Exhausted by a heavy speaking schedule and suffering from a respiratory infection, he had been admitted to St. Joseph's Infirmary --- then in downtown Atlanta --- for several days of rest. On the morning of Oct. 14, 1964, the phone rang and Coretta Scott King gave the good news to her groggy husband. A few minutes later, he dialed her back with a question.

"Did you just call me? Or was I dreaming?"

On Friday, the winner of the 2004 Nobel Peace Prize will be announced in Oslo, Norway. A similar announcement 40 years ago left Atlantans awkwardly divided. Some folks celebrated and offered prayers of thanks. Others grumbled and wondered what the world was coming to.

The ambivalence reflected the times --- just months after segregation in public places was outlawed --- and provided a freeze-frame image of a city in transition.

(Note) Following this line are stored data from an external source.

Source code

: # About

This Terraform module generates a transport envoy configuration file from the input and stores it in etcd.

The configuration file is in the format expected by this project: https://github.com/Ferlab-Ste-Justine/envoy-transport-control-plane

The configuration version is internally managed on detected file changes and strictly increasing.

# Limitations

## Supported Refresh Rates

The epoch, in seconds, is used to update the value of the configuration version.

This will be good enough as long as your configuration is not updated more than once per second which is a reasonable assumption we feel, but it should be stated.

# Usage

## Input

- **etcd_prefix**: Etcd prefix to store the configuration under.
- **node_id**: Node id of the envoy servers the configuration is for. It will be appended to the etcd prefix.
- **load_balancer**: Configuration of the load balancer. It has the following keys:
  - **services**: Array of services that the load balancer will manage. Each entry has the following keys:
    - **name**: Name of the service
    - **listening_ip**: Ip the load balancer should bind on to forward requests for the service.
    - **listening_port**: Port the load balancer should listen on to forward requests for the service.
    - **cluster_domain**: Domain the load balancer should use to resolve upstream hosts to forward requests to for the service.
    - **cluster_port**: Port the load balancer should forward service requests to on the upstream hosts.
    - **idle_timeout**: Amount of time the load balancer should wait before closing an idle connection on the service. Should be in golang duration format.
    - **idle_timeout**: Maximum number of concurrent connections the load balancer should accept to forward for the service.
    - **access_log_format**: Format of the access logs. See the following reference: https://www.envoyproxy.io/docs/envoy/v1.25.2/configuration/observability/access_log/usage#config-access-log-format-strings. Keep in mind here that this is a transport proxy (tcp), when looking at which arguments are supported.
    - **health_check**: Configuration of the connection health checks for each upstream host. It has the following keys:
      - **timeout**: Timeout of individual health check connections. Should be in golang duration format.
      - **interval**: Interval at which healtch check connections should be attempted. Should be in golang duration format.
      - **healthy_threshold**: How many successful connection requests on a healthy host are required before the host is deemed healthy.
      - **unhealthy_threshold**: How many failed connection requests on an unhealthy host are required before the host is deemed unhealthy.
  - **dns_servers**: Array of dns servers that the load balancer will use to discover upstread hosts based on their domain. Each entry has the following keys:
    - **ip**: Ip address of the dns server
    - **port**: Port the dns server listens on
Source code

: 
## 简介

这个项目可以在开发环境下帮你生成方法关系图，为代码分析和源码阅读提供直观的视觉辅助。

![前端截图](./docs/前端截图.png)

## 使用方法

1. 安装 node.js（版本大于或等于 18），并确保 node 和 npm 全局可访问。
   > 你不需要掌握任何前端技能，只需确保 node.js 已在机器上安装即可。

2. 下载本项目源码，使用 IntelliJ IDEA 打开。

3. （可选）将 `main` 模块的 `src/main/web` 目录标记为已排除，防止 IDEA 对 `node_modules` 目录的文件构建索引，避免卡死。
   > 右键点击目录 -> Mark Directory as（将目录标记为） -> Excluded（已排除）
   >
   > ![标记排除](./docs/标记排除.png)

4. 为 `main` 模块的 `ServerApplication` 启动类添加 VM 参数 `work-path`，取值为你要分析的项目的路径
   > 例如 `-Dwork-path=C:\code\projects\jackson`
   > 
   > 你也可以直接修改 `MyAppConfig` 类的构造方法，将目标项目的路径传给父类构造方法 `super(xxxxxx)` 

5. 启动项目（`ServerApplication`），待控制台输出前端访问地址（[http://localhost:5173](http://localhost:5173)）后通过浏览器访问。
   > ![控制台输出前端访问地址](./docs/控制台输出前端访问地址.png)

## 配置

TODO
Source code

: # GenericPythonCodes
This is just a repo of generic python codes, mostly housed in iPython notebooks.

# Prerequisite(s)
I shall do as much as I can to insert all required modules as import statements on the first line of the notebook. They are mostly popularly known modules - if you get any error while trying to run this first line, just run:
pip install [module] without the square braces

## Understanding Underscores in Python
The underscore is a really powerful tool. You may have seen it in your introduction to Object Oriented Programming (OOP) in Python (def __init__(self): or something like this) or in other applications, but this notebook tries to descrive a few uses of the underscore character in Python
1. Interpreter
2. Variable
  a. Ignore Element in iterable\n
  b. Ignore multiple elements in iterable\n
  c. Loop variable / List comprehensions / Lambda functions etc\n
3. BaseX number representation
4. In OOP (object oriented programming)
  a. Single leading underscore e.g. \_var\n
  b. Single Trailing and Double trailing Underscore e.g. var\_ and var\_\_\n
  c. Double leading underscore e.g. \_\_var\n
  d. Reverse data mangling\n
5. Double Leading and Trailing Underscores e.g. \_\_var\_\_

At 35, King became the youngest recipient of the peace prize. But the coming weeks were to be anything but peaceful for him as the FBI stepped up its clandestine campaign to discredit him by using salacious information about his personal life.

Atlanta's reputation hung in the balance, too. People weren't exactly snapping up tickets for a banquet to honor Georgia's first Nobel winner. Was"the city too busy to hate" going to turn its back on a native who had become an internationally known disciple of nonviolence?

In the end, the banquet was a success, a gilded evening that marked Atlanta's first truly integrated public gathering of consequence and cemented its stature as a progressive outpost in a region haunted by old prejudices.

"Atlanta came of age that night," says former Mayor Sam Massell, who was there as president of the Board of Aldermen, the forerunner of today's City Council.

How it happened is a telling story of modern Atlanta, a city that did the honorable thing even if some of its motivations were not entirely honorable.